OW 2011.13 – Stalbeschrijving pluimvee
Systeembeschrijving voor warmteheaters met luchtmengsysteem voor het drogen van de strooisellaag.
Versienummer: OW 2011.13.V1 van januari 2024.
Op deze pagina
- Diercategorie
- Emissiefactoren
- Werkingsprincipe
- Uitvoeringseisen systeem: bouwkundig
- Uitvoeringseisen systeem: technisch
- Gebruikseisen systeem
- Meetrapporten
- Afbeeldingen
- Vorige versie
Diercategorie
Opfokhennen en -hanen van legkippen jonger dan 18 weken (HE 1.2.4), ouderdieren van vleeskuikens in opfok jonger dan 19 weken (HE 3.3). vleeskuikens (HE 5.9), vleesparelhoenders (HF1.9), Kalkoenen (HG1.2, HG2.2, HG4.4).
Emissiefactoren
Voor de emissiefactoren van het huisvestingssysteem, zie bijlage V van de Omgevingsregeling.
Werkingsprincipe
Ammoniakemissiebeperking is gebaseerd op het drogen en verwarmen van de mest-/strooisellaag door warmteheaters en continu draaiende circulatieventilatoren. Door het mengen van de stallucht wordt een gelijkmatige temperatuur in de gehele stal bereikt. De mest/strooisellaag wordt gedroogd en de kooldioxide (CO2) wordt bij de dieren verdreven.

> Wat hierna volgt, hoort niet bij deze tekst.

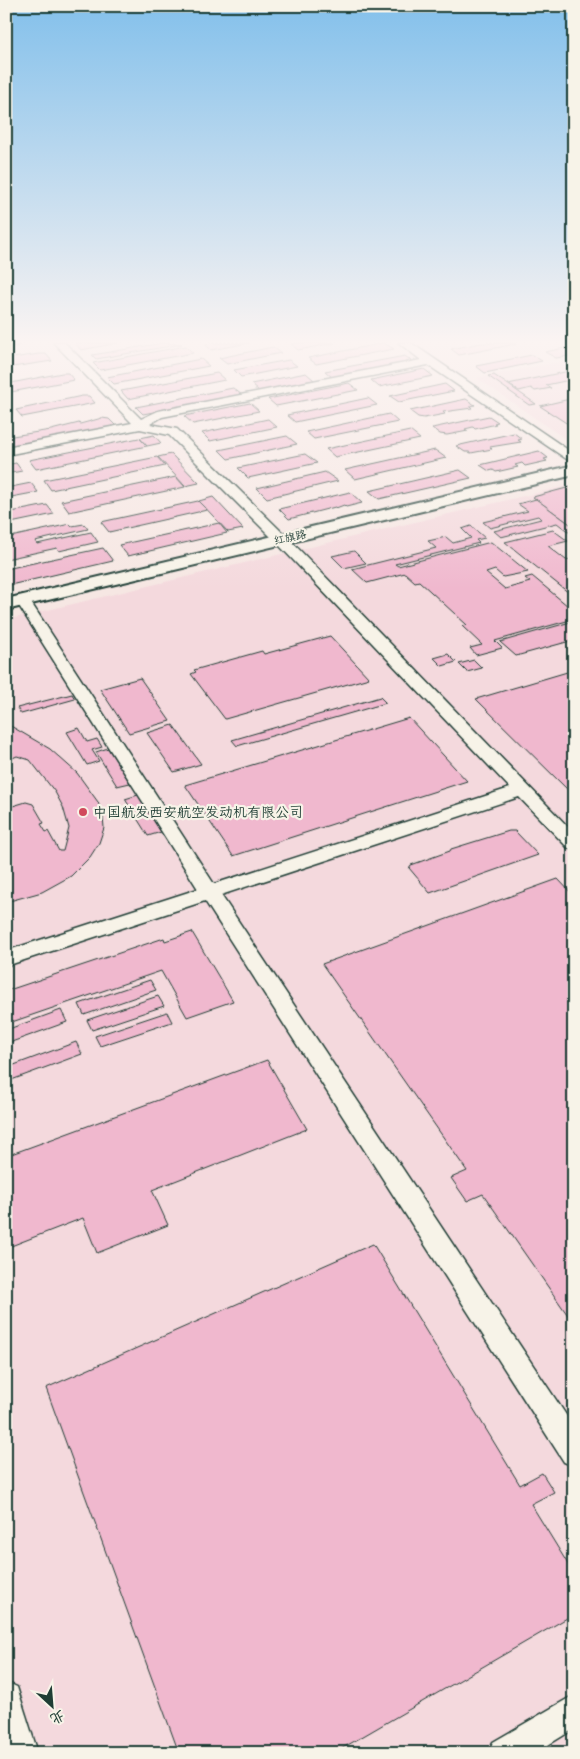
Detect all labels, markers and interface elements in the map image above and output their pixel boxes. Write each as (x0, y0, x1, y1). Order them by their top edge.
street label: 红旗路 (272, 525, 308, 548)
place label: 中国航发西安航空发动机有限公司 (93, 802, 303, 821)
marker: 中国航发西安航空发动机有限公司 (77, 806, 89, 818)
north arrow (28, 1682, 78, 1732)
text: 北 (47, 1707, 68, 1730)

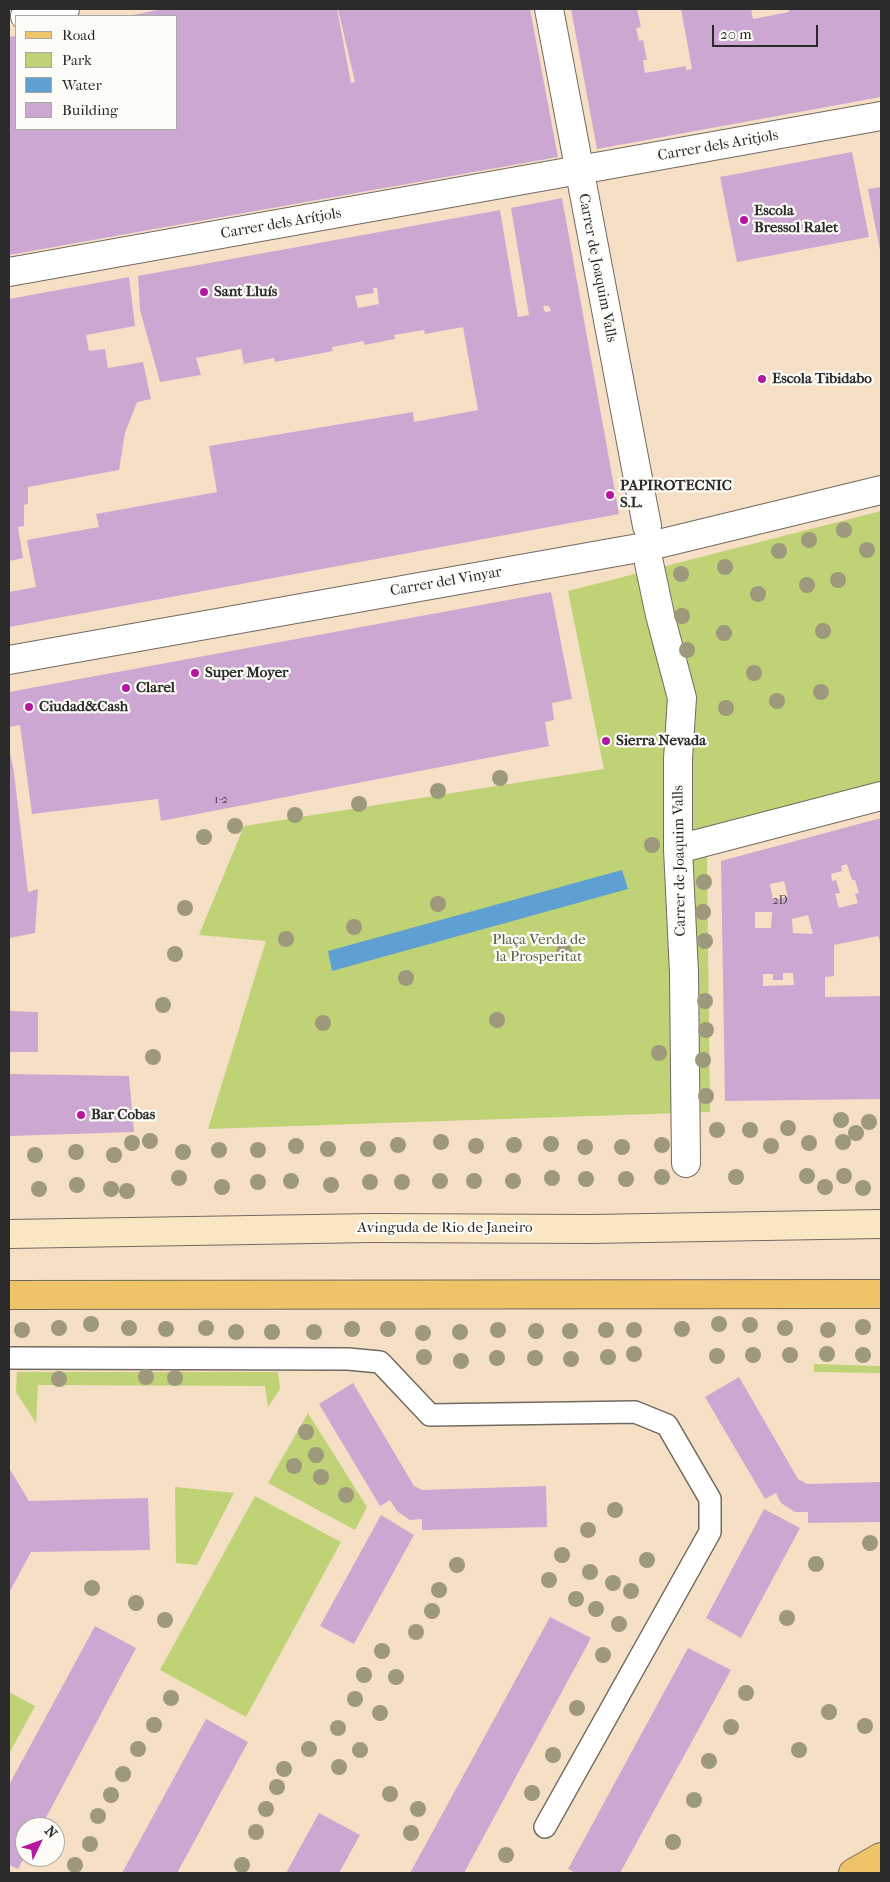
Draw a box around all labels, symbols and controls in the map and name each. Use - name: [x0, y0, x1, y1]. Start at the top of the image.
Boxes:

Uitvoeringseisen systeem: bouwkundig
Vloeruitvoering
De totale stalvloerconstructie inclusief eventueel onderliggende zandlaag moet een warmteweerstand (Rc-waarde) hebben van minimaal 0,5.
Uitvoeringseisen systeem: technisch
- Huisvestingsvorm
- Drinkwater
- Verwarmings- en luchtcirculatie-systeem
- Eisen registratie
- Capaciteit
1. Huisvestingsvorm
De huisvestingsvorm is volledig strooiselvloer.
2. Drinkwater
De drinkwatervoorziening is voorzien van een anti-morssysteem.
3. Verwarmings- en luchtcirculatie-systeem
- Er is sprake van goed onderhouden en brandveilige warmteheaters die bestaan uit een warmtebron met ventilatoren voor de warme luchtverdeling. Het gaat er om dat lucht kan worden opgewarmd en dat deze lucht wordt verdeeld. De verbrandingskamer waarin een brandstof wordt verbrand mag daarbij in de heater aanwezig zijn (direct gestookte heater). De verbrandingskamer moet daarbij een aanvoerkanaal hebben voor de aanvoer van verbrandingslucht van buiten de stal en afvoerkanaal voor de afvoer van rookgassen naar buiten de stal (gesloten verbranding). Ook is het mogelijk dat elders buiten de dierruimte een verbrandingstoestel staat en de warmte via leidingen wordt overgebracht naar de heaters (indirect gestookte heater)
-
De warmteheaters voor verwarming van de stal zijn verdeeld over de stallengte, en zijn onder de nok van de stal en/of langs de zijgevel van de stal opgehangen.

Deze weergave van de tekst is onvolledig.